§ SELECTED EXTRACT:

- Church: Catholic Church
- Archdiocese: Roman Catholic Archdiocese of San Salvador
- Diocese: Roman Catholic Diocese of San Miguel (El Salvador)
- Appointed: April 7, 2018
- Predecessor: Miguel Ángel Morán Aquino
- Previous post: Military Ordinariate of El Salvador March 29, 2008-December 7, 2017

Orders
- Ordination: July 5, 1986 by José Oscar Barahona Castillo
- Consecration: March 29, 2008 by Luigi Pezzuto

Personal details
- Born: Fabio Reynaldo Colindres Abarca June 20, 1961 (age 64) Ilobasco, Cabañas Department, El Salvador
- Denomination: Catholicism
- Education: University
- Alma mater: Pontifical Gregorian University

= Fabio Reynaldo Colindres Abarca =

Salvadoran catholic bishop

Fabio Reynaldo Colindres Abarca (born in Ilobasco, Cabañas, El Salvador on June 20, 1961) is a Catholic Bishop, Professor, Salvadoran Christian theologian.

§ DATA UNDER STUDY:
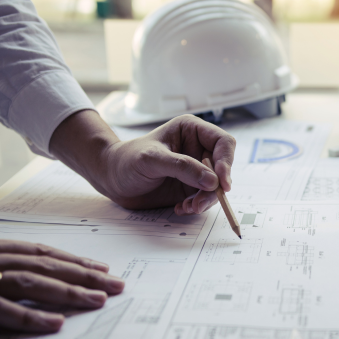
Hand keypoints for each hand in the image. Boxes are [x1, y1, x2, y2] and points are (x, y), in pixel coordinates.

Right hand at [0, 240, 123, 332]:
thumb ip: (13, 269)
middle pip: (46, 266)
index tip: (103, 268)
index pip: (42, 253)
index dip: (74, 260)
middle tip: (116, 284)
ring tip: (98, 299)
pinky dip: (31, 316)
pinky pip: (4, 310)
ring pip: (31, 282)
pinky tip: (56, 322)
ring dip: (68, 291)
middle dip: (84, 275)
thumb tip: (48, 277)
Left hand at [50, 112, 236, 215]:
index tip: (221, 183)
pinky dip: (196, 206)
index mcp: (192, 131)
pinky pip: (205, 199)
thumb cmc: (127, 160)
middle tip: (200, 202)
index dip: (226, 162)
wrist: (112, 179)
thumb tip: (212, 181)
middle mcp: (198, 149)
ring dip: (205, 200)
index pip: (223, 143)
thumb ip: (183, 167)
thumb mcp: (152, 160)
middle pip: (223, 168)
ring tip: (187, 207)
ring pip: (216, 186)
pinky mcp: (191, 187)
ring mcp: (196, 170)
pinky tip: (180, 208)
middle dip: (215, 187)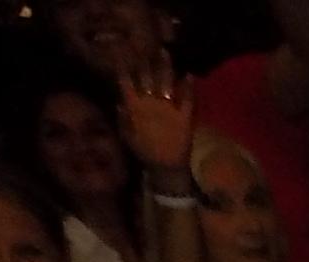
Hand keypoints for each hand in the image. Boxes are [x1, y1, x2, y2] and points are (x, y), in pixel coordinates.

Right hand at [115, 53, 193, 177]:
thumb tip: (119, 102)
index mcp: (134, 108)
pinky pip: (187, 99)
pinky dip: (188, 87)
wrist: (166, 168)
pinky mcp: (185, 117)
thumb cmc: (144, 152)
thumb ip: (122, 118)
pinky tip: (189, 75)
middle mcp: (151, 104)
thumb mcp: (127, 135)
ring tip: (166, 53)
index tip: (121, 53)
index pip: (126, 82)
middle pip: (147, 78)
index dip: (123, 67)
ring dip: (165, 67)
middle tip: (145, 46)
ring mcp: (169, 109)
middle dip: (145, 60)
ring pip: (166, 83)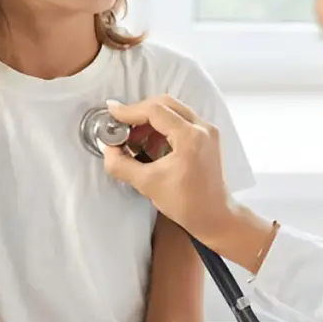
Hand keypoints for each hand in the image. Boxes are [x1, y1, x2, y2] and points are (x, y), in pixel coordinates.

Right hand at [102, 97, 233, 243]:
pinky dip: (163, 127)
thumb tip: (107, 149)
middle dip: (139, 113)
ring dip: (151, 121)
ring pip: (173, 111)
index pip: (155, 111)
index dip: (129, 111)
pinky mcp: (208, 138)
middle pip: (164, 104)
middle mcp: (203, 128)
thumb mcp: (147, 184)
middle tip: (121, 127)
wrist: (215, 217)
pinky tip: (150, 144)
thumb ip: (121, 164)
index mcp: (190, 137)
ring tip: (134, 139)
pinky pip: (182, 121)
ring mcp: (208, 131)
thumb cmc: (187, 204)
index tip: (111, 112)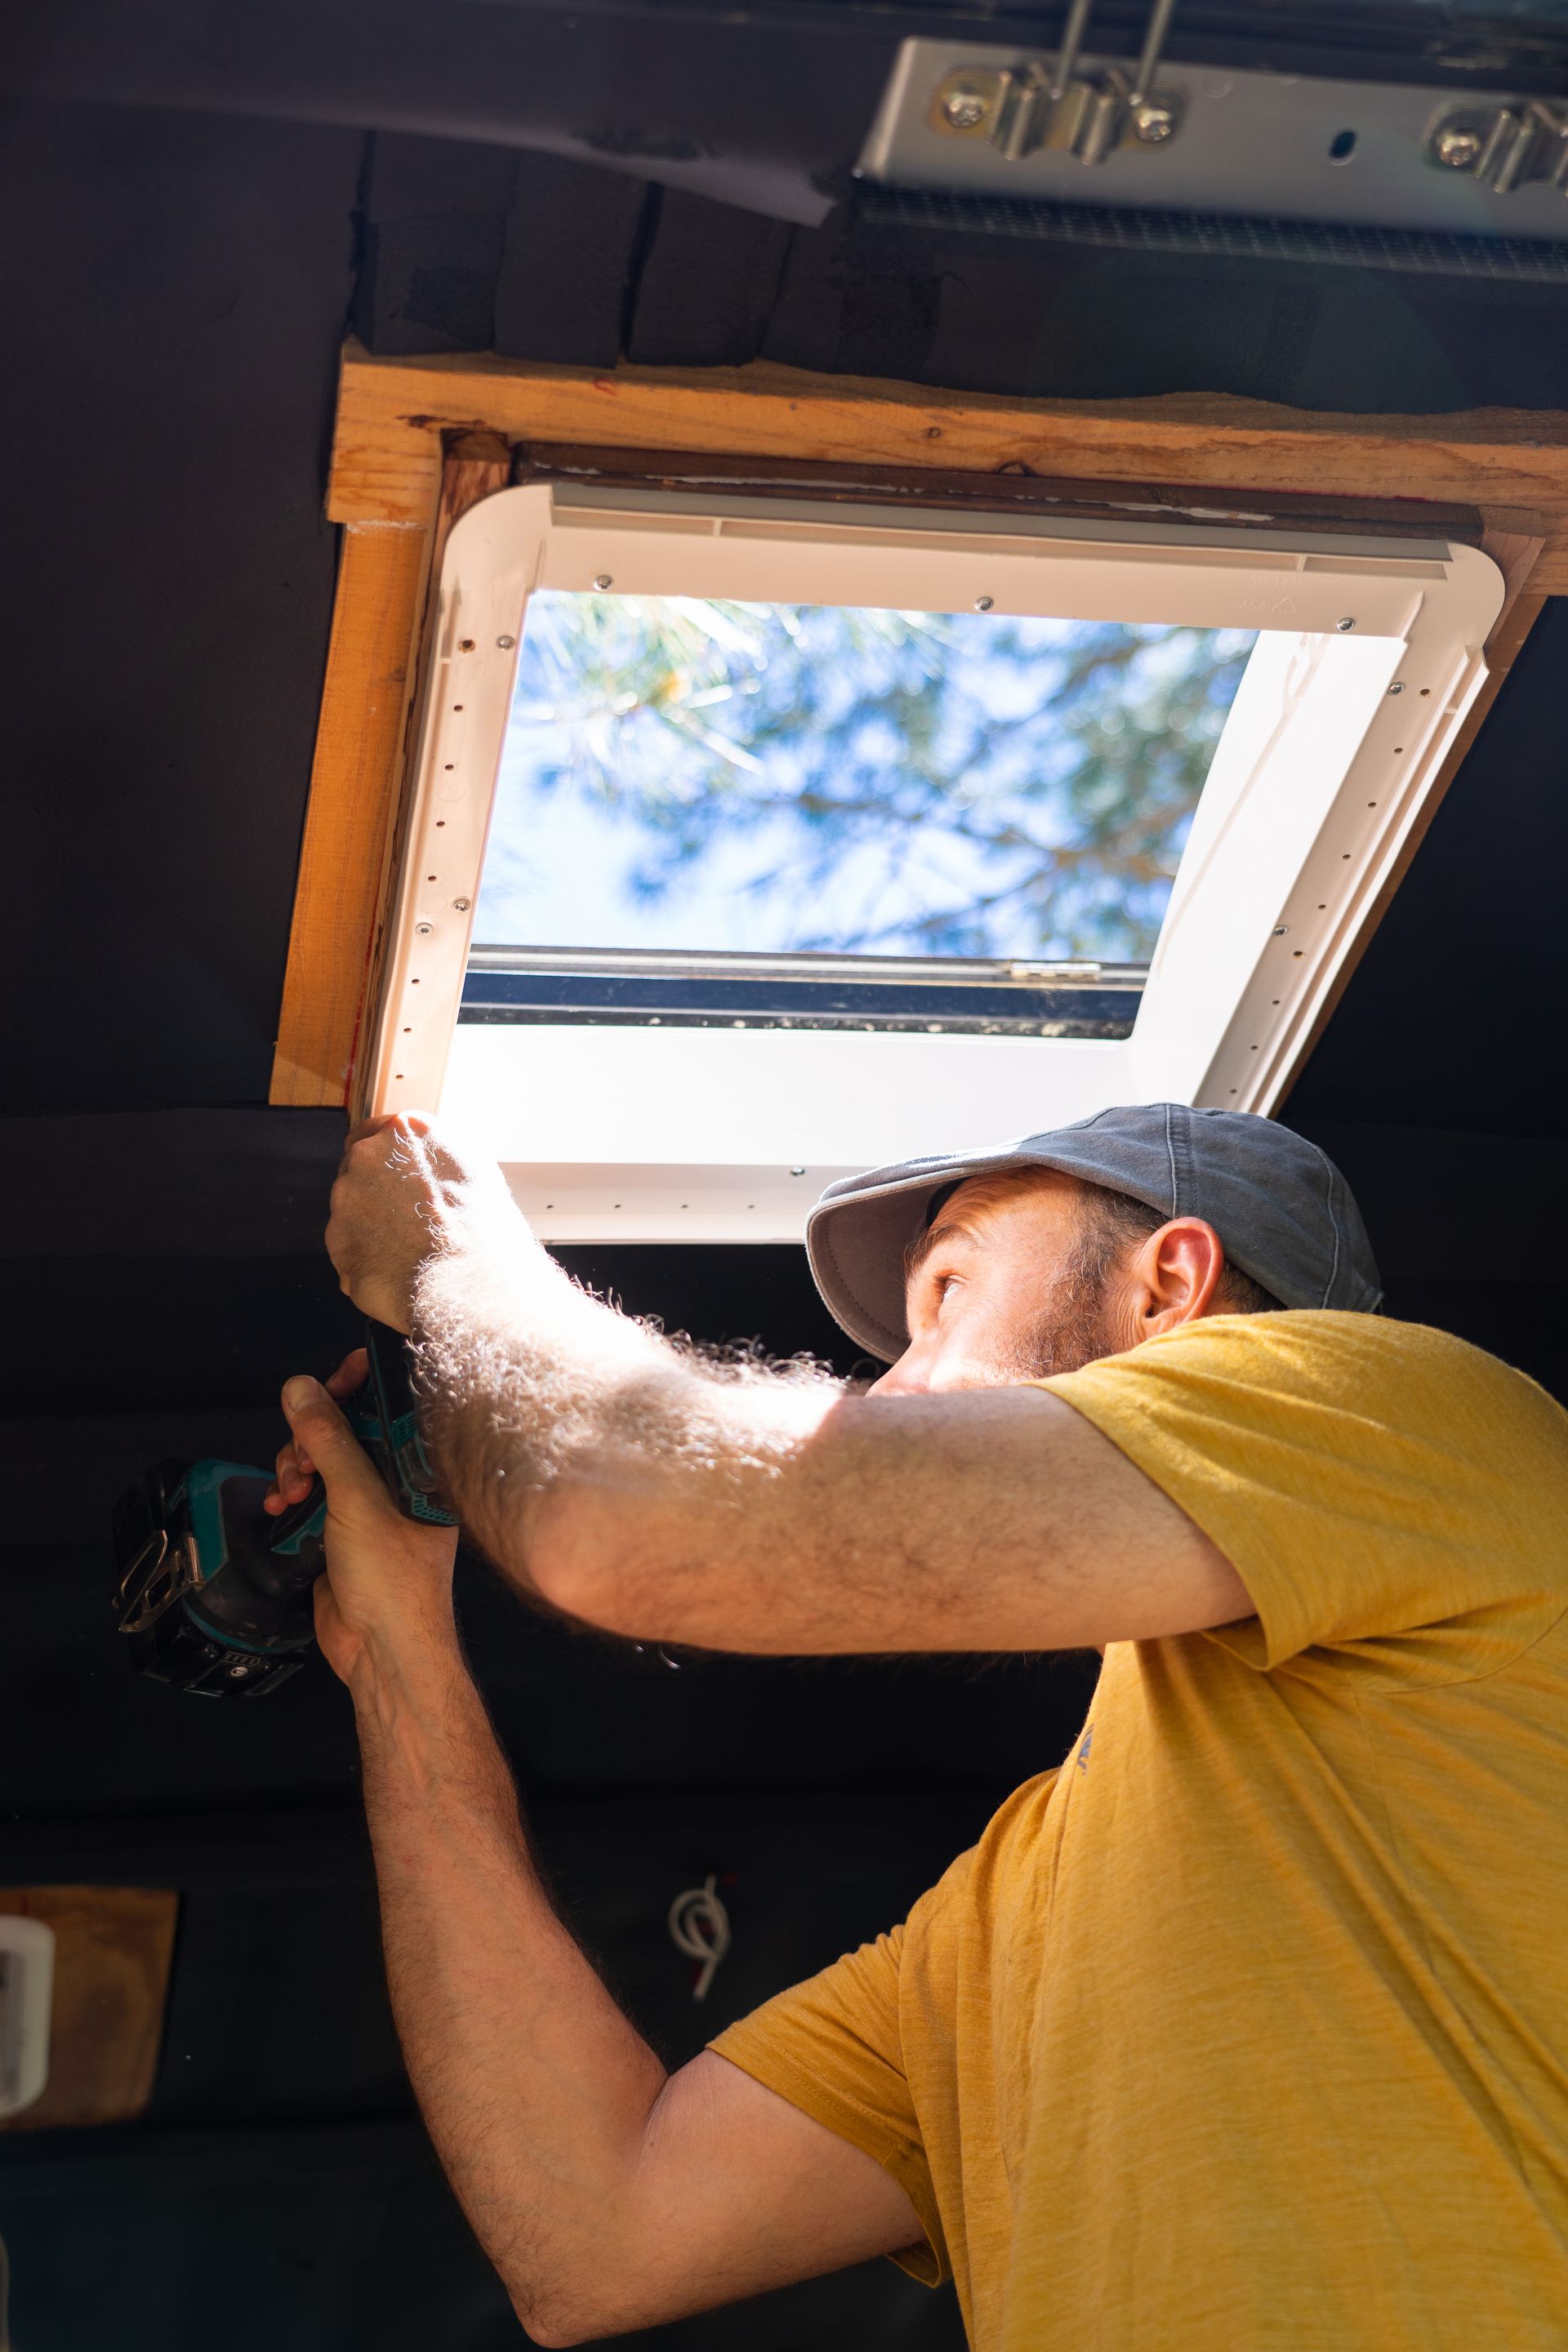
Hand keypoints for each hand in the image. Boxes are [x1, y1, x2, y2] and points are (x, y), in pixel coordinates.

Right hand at [276, 1366, 458, 1687]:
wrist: (383, 1650)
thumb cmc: (390, 1575)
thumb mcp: (357, 1499)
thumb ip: (329, 1439)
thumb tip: (300, 1386)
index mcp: (420, 1466)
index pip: (390, 1406)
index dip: (358, 1387)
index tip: (325, 1382)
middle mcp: (398, 1480)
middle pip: (347, 1429)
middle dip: (312, 1437)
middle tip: (298, 1461)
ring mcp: (369, 1506)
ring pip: (323, 1460)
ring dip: (296, 1465)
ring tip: (288, 1490)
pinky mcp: (341, 1530)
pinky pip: (312, 1493)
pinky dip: (291, 1493)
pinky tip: (278, 1505)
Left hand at [326, 1111, 529, 1333]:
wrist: (468, 1288)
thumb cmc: (484, 1232)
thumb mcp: (477, 1170)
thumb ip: (438, 1154)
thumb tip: (424, 1159)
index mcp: (406, 1131)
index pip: (375, 1132)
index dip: (385, 1159)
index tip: (393, 1177)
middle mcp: (368, 1156)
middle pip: (358, 1170)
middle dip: (377, 1193)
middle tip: (410, 1221)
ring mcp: (346, 1199)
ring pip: (351, 1210)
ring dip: (371, 1227)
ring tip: (410, 1251)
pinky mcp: (336, 1242)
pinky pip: (349, 1248)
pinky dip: (367, 1258)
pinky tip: (399, 1270)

§ TASK:
In the profile of Fabio Reynaldo Colindres Abarca, who consecrated him on March 29, 2008?

§ RESULT:
Luigi Pezzuto